Parson stared, too tired to be startled. “Aren’t you guys cold?” he asked.
“Nah, we’re fine,” Fisher said.
“What are you doing here?”
“Just came to say hello,” Nunez said.
“And thanks,” Luke said.
“That’s it?” Parson asked.
“What do you want?” Jordan said. “A bottle of Crown?”
“Maybe later.”
“I’m afraid we can’t stay that long,” Fisher said.
“I thought I’d never see you guys again,” Parson said.
“New assignments,” Jordan said. “You know how it goes.”
“We’ll catch you at debrief,” Luke said.
“Hey, this is Sergeant Gold,” Parson said. “She’s—”
Parson turned toward Gold. When he looked back, the crew was gone. Swirling clouds, unbroken snow.
He took a knee, breathed hard. Felt his throat clench. Gold touched his shoulder.

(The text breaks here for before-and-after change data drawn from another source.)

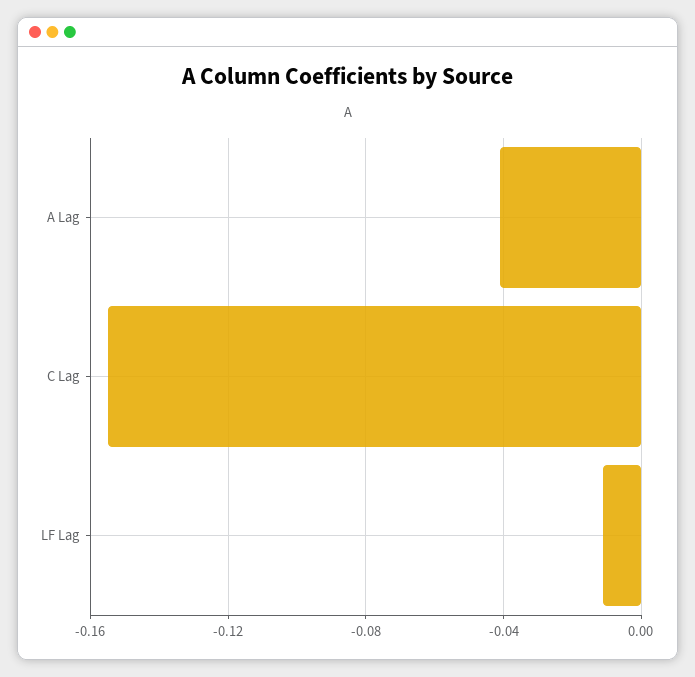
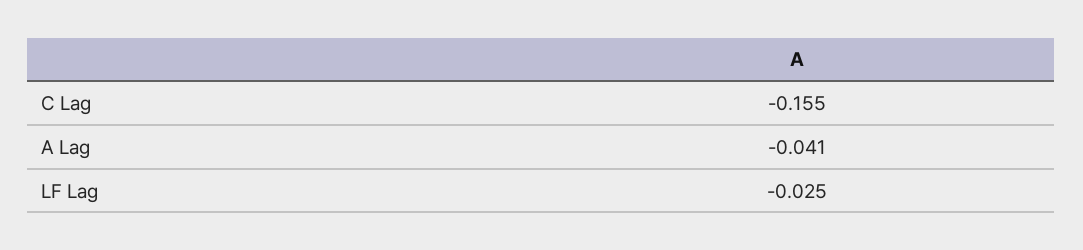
  {
    "A Lag": -0.041,
    "C Lag": -0.155,
-   "LF Lag": -0.01
+   "LF Lag": -0.025
  }

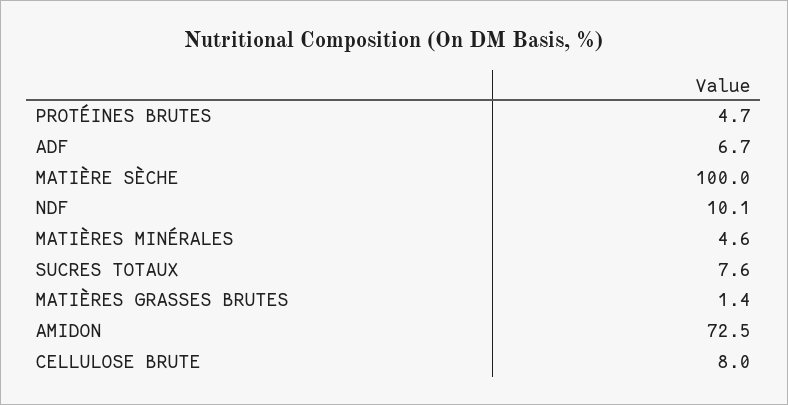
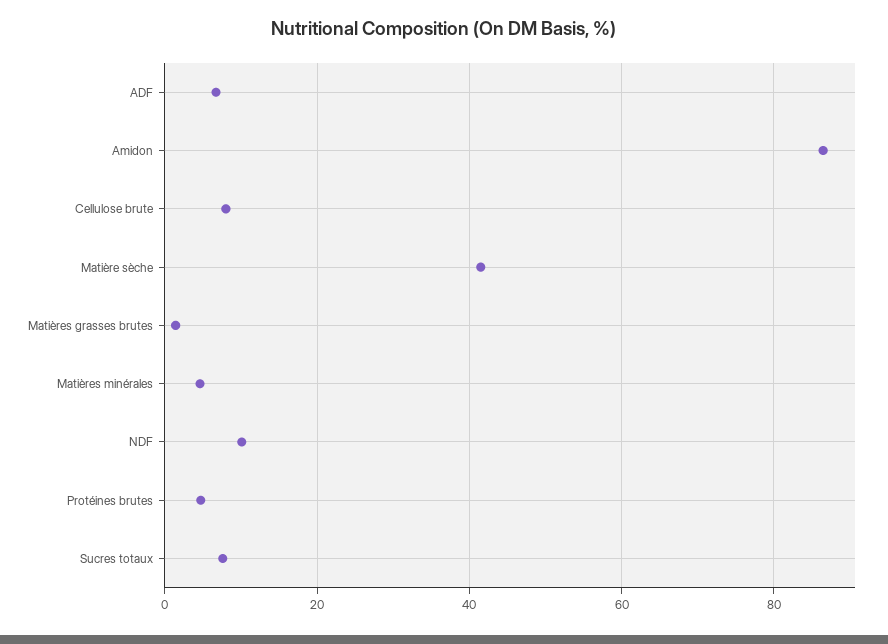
  {
    "PROTÉINES BRUTES": 4.7,
    "ADF": 6.7,
-   "MATIÈRE SÈCHE": 100,
+   "MATIÈRE SÈCHE": 42,
    "NDF": 10.1,
    "MATIÈRES MINÉRALES": 4.6,
    "SUCRES TOTAUX": 7.6,
    "MATIÈRES GRASSES BRUTES": 1.4,
-   "AMIDON": 72.5,
+   "AMIDON": 86,
    "CELLULOSE BRUTE": 8
  }

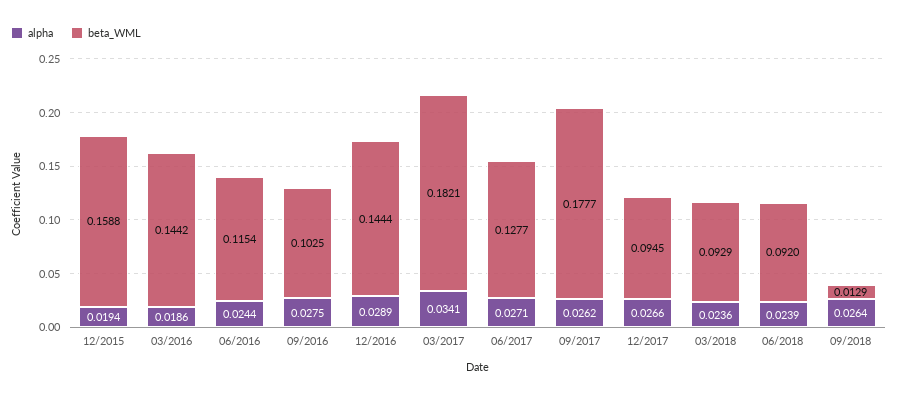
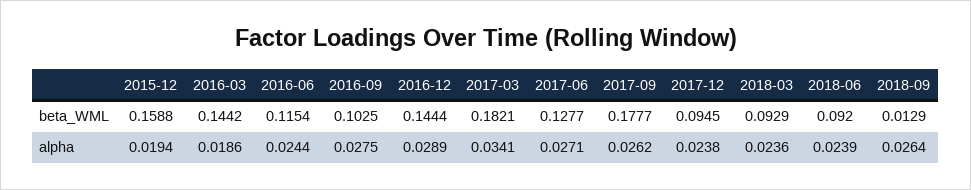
  {
    "alpha": {
      "12/2015": 0.0194,
      "03/2016": 0.0186,
      "06/2016": 0.0244,
      "09/2016": 0.0275,
      "12/2016": 0.0289,
      "03/2017": 0.0341,
      "06/2017": 0.0271,
      "09/2017": 0.0262,
-     "12/2017": 0.0266,
+     "12/2017": 0.0238,
      "03/2018": 0.0236,
      "06/2018": 0.0239,
      "09/2018": 0.0264
    },
    "beta_WML": {
      "12/2015": 0.1588,
      "03/2016": 0.1442,
      "06/2016": 0.1154,
      "09/2016": 0.1025,
      "12/2016": 0.1444,
      "03/2017": 0.1821,
      "06/2017": 0.1277,
      "09/2017": 0.1777,
      "12/2017": 0.0945,
      "03/2018": 0.0929,
      "06/2018": 0.092,
      "09/2018": 0.0129
    }
  }

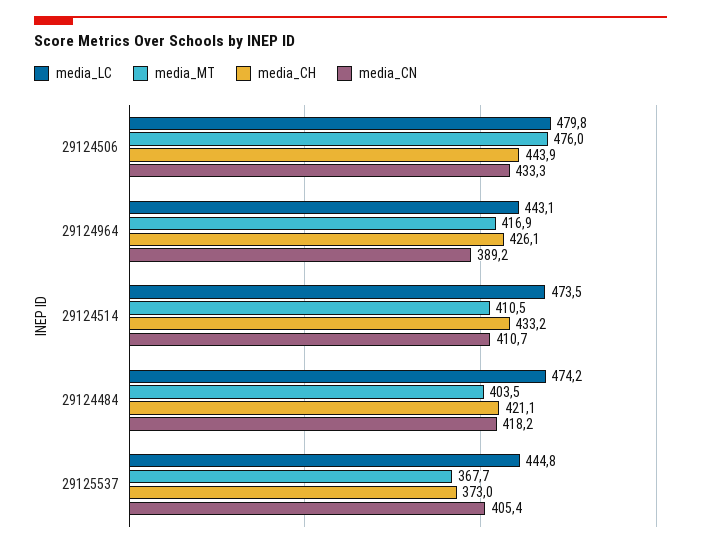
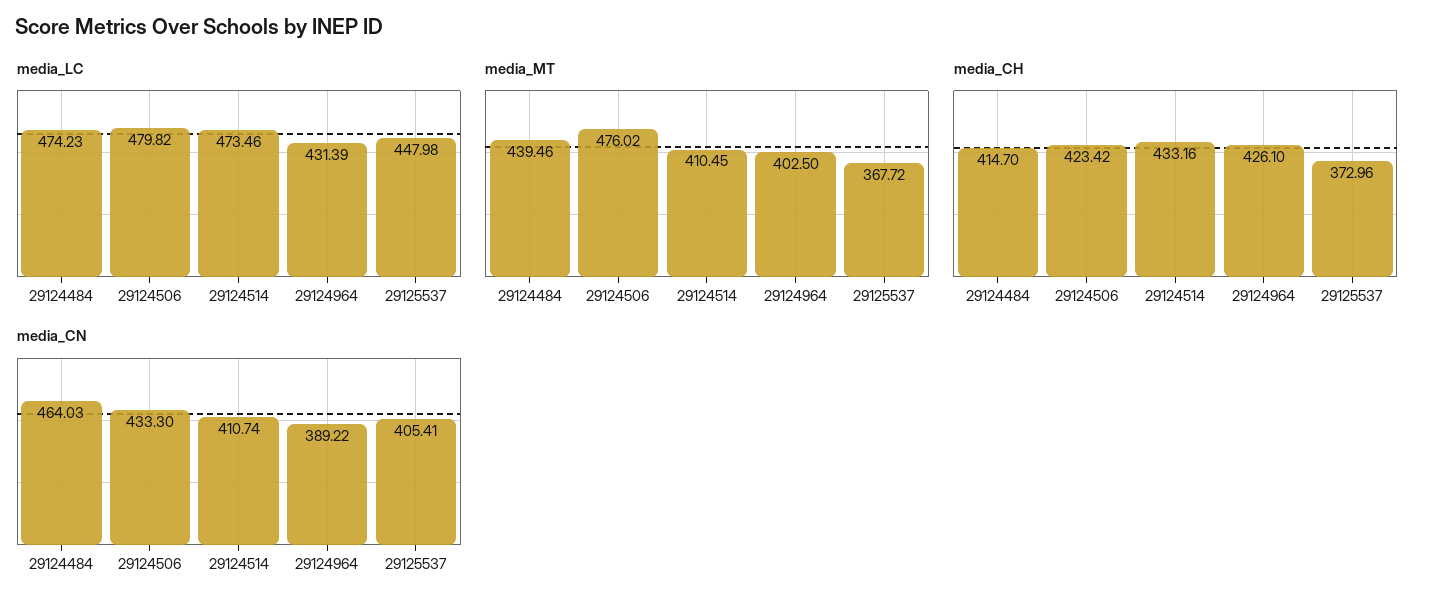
  {
    "media_LC": {
      "29124506": 479.82,
-     "29124964": 443.1,
+     "29124964": 431.39,
      "29124514": 473.46,
      "29124484": 474.23,
-     "29125537": 444.8
+     "29125537": 447.98
    },
    "media_MT": {
      "29124506": 476.02,
-     "29124964": 416.9,
+     "29124964": 402.5,
      "29124514": 410.45,
-     "29124484": 403.5,
+     "29124484": 439.46,
      "29125537": 367.72
    },
    "media_CH": {
-     "29124506": 443.9,
+     "29124506": 423.42,
      "29124964": 426.1,
      "29124514": 433.16,
-     "29124484": 421.1,
+     "29124484": 414.7,
      "29125537": 372.96
    },
    "media_CN": {
      "29124506": 433.3,
      "29124964": 389.22,
      "29124514": 410.74,
-     "29124484": 418.2,
+     "29124484": 464.03,
      "29125537": 405.41
    }
  }

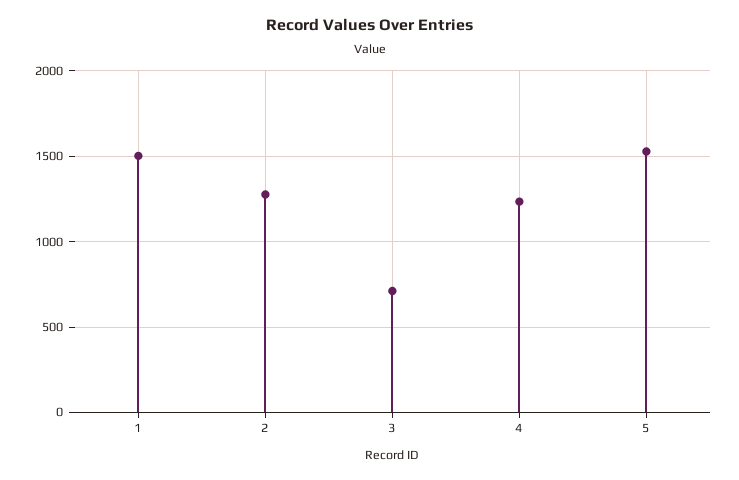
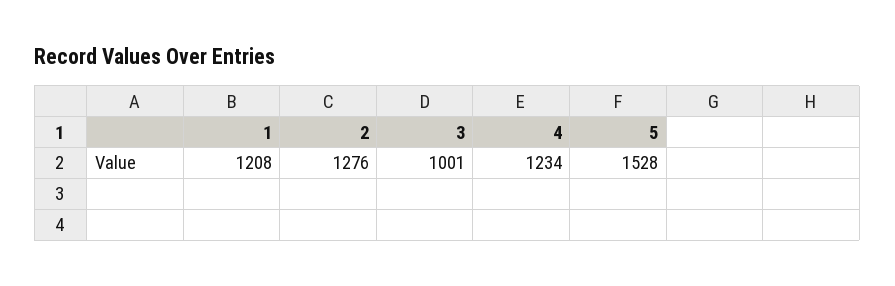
  {
-   "1": 1500,
+   "1": 1208,
    "2": 1276,
-   "3": 700,
+   "3": 1001,
    "4": 1234,
    "5": 1528
  }

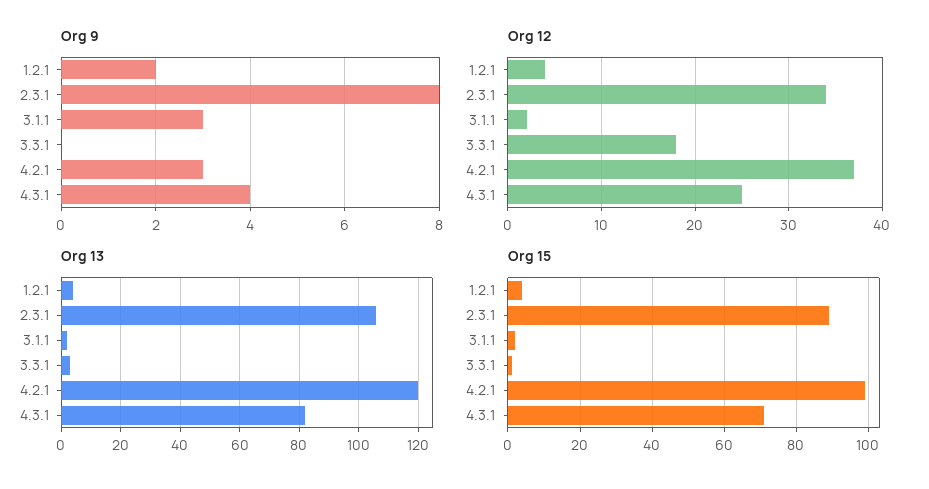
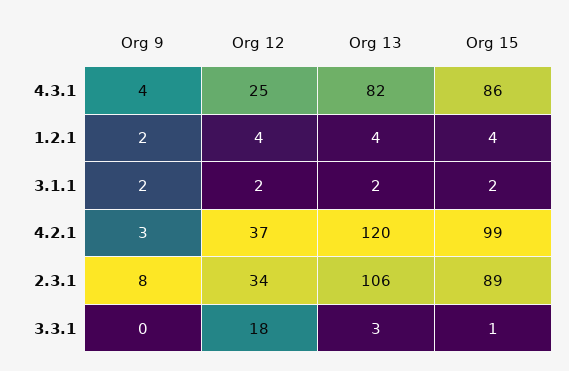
  {
    "Org 9": {
      "1.2.1": 2,
      "2.3.1": 8,
-     "3.1.1": 3,
+     "3.1.1": 2,
      "3.3.1": 0,
      "4.2.1": 3,
      "4.3.1": 4
    },
    "Org 12": {
      "1.2.1": 4,
      "2.3.1": 34,
      "3.1.1": 2,
      "3.3.1": 18,
      "4.2.1": 37,
      "4.3.1": 25
    },
    "Org 13": {
      "1.2.1": 4,
      "2.3.1": 106,
      "3.1.1": 2,
      "3.3.1": 3,
      "4.2.1": 120,
      "4.3.1": 82
    },
    "Org 15": {
      "1.2.1": 4,
      "2.3.1": 89,
      "3.1.1": 2,
      "3.3.1": 1,
      "4.2.1": 99,
-     "4.3.1": 70
+     "4.3.1": 86
    }
  }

“Did you see them?” he asked.
“Who?”
“You know. My friends. From the plane.”
“You’re badly sleep-deprived,” she said. “It makes you see things.”
Parson didn’t know how to take that. Did she mean it makes you see things or
see
things? He didn’t believe in ghosts, but in every ghost story he’d ever heard, the dead returned to make a demand or issue a warning. The crew did nothing but offer moral support. And that was just like them.
“Don’t fuck with me,” Parson said.
“I’m not,” Gold said. “Let’s go, sir. This mission is about what we can do for the living.”
Snowflakes twisted to the ground like cold pinfeathers. Parson felt them settling on his eyelashes. He blinked and then strained to stand, every tendon and muscle fatigued. With nothing left to move him but his obligations, he shifted his Colt from his left hand to his right, felt the twinge of pain. Switched on the NVGs and looked around to get his bearings. He saw Najib and Cantrell conferring in the lee of a boulder. When they moved on, he turned off the goggles and followed.
The team crossed the ridgeline’s summit. Atop the peak, with nothing on either side except blackness, Parson felt deprived of his senses, as if all that existed was the cold and the ground where he stood. Whenever the soldiers stopped, the silence was so pure he heard only his own breathing.